PROVIDED PASSAGE Block Start

As discussed below, the gain from our unrealized non-cash mark-to-market activities decreased $39.1 million for the three months ended June 30, 2011, as compared to the same period in 2010. Our realized prices before our hedging program increased from 2010 to 2011 primarily due to net higher market prices for our oil and natural gas production. The revenues that we generated from selling our products at realized market prices were offset by our hedging program and the mark-to-market losses discussed below.

Hedging and mark-to-market activities. As of June 30, 2011, all of our derivatives are accounted for as mark-to-market activities. For the three months ended June 30, 2011, the unrealized non-cash mark-to-market loss was approximately $43.7 million as compared to an unrealized non-cash $4.5 million loss for the same period in 2010. This 2011 non-cash loss represents approximately $43.2 million from the impact of our decision to reset our NYMEX fixed-for-floating price swaps to $5.75 per MMBtu for our natural gas production from January 2012 through 2014 and higher than expected future oil and natural gas prices on these derivative transactions that are being accounted for as mark-to-market activities, and by a $0.5 million increase for non-performance risk related to our counterparties.

Cash hedge settlements received for our natural gas commodity derivatives were approximately $51.2 million for the three months ended June 30, 2011. Cash hedge settlements received for our natural gas commodity derivatives were approximately $11.4 million for the three months ended June 30, 2010. This difference is primarily due to our decision to reset our NYMEX fixed-for-floating price swaps to $5.75 per MMBtu for our natural gas production from January 2012 through 2014. In conjunction with the transaction, we received a one-time cash payment from our swap counterparties totaling approximately $41.3 million. The remainder of the difference is due to higher market prices for natural gas and lower hedged volumes during 2011. We expect to begin receiving cash hedge settlements for our oil commodity derivatives in the third quarter 2011.

Field operating expenses. Our field operating expenses generally consist of lease operating expenses, labor, vehicle, supervision, transportation, minor maintenance, tools and supplies expenses, as well as production and ad valorem taxes.

PROVIDED PASSAGE Block End

TASKS TO CARRY OUT
1. From the passage on hedging and operating results, list the factors it gives for the difference in cash hedge settlements received for natural gas derivatives between the three months ended June 30, 2010 and 2011.
2. Continue the passage on hedging and operating results from its last sentence, about what field operating expenses consist of.

DATA PROVIDED Block Start

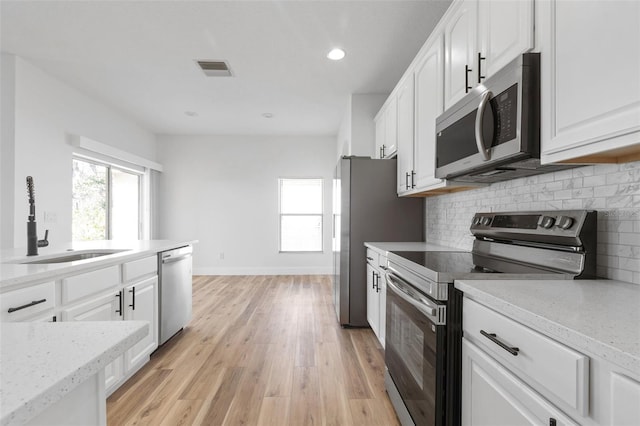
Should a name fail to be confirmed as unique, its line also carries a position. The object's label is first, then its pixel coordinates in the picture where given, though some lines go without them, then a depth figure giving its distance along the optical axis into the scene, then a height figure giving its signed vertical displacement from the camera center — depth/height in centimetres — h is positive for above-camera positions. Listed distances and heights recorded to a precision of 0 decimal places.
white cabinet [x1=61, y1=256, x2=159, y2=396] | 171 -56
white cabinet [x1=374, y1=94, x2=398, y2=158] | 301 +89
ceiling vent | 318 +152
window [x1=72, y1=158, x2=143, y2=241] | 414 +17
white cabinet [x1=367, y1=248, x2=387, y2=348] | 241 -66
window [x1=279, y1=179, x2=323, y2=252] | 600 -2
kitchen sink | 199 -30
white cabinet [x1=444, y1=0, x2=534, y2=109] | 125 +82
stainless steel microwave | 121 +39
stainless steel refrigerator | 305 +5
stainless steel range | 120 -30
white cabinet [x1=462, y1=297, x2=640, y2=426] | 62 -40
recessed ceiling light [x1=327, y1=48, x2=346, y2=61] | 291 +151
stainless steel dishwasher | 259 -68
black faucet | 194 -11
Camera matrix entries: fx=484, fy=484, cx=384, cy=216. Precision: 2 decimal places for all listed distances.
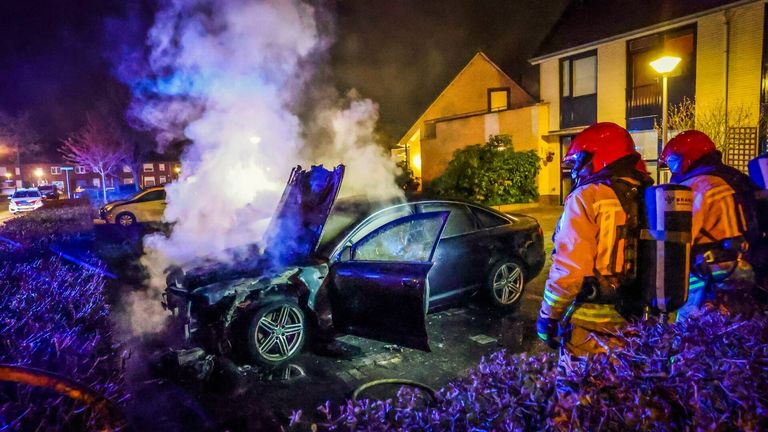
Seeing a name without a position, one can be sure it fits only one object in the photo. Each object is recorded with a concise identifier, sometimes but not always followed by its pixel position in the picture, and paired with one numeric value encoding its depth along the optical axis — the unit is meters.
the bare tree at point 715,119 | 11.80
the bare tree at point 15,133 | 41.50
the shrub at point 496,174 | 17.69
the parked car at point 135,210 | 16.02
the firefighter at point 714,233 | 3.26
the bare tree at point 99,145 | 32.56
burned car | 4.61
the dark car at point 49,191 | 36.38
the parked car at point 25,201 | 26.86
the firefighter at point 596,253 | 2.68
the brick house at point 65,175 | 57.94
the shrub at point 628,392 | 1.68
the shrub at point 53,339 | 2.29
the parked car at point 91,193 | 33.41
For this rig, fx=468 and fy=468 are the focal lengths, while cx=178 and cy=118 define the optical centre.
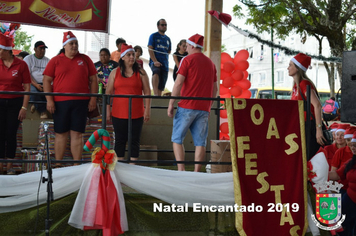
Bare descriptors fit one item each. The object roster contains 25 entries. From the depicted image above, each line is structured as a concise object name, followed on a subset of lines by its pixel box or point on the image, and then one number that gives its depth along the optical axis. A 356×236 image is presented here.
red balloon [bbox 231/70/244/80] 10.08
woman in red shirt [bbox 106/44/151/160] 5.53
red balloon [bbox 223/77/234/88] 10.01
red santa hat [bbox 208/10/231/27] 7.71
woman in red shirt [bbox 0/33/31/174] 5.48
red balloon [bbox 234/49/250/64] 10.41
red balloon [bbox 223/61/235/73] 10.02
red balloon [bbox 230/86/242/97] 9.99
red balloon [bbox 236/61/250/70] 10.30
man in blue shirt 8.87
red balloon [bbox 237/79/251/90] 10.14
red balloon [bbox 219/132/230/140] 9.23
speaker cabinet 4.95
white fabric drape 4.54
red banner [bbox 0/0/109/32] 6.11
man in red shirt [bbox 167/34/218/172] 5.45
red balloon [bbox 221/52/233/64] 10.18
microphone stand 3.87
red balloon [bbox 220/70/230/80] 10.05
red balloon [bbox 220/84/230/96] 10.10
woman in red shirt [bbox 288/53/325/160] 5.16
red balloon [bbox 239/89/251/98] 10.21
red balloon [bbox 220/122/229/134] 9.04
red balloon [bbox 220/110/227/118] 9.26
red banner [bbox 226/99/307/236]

DATA PROVIDED Block End

YOUR RESPONSES
1.
- The decision to reset the NYMEX fixed-for-floating price swaps to $5.75 per MMBtu for natural gas production from January 2012 through 2014, in conjunction with which a one-time cash payment of approximately $41.3 million was received from the swap counterparties
- Higher market prices for natural gas
- Lower hedged volumes during 2011

2.
For the three months ended June 30, 2011, lease operating expenses decreased $1.1 million, or 14.6%, to $6.6 million, compared to expenses of $7.7 million for the same period in 2010. This decrease in lease operating expenses is primarily related to $1.1 million in lower expenses in the Cherokee Basin where our operations team has worked to lower costs by reducing compression expenses and controlling variable maintenance expenses. By category, our lease operating expenses were lower in 2011 as compared to 2010 because of $0.8 million in lower gas compression, $0.2 million in lower road and lease maintenance, and $0.1 million in lower well servicing.

For the three months ended June 30, 2011, per unit lease operating expenses were $1.86 per Mcfe compared to $2.06 per Mcfe for the same period in 2010. This decrease is attributable to 5.3% lower production in 2011 as compared to the same period in 2010 and the impact of a decrease in total spending of 14.6% in 2011 as compared to the same period in 2010. Our per unit operating costs decreased in the Cherokee Basin from $2.32 per Mcfe in 2010 to $2.02 per Mcfe in 2011 as a result of 0.2 Bcfe in lower production volumes and the impact of lower total spending. Additionally, during 2011 we were temporarily impacted by lower production volumes and increased operating costs from weather-related maintenance and repairs.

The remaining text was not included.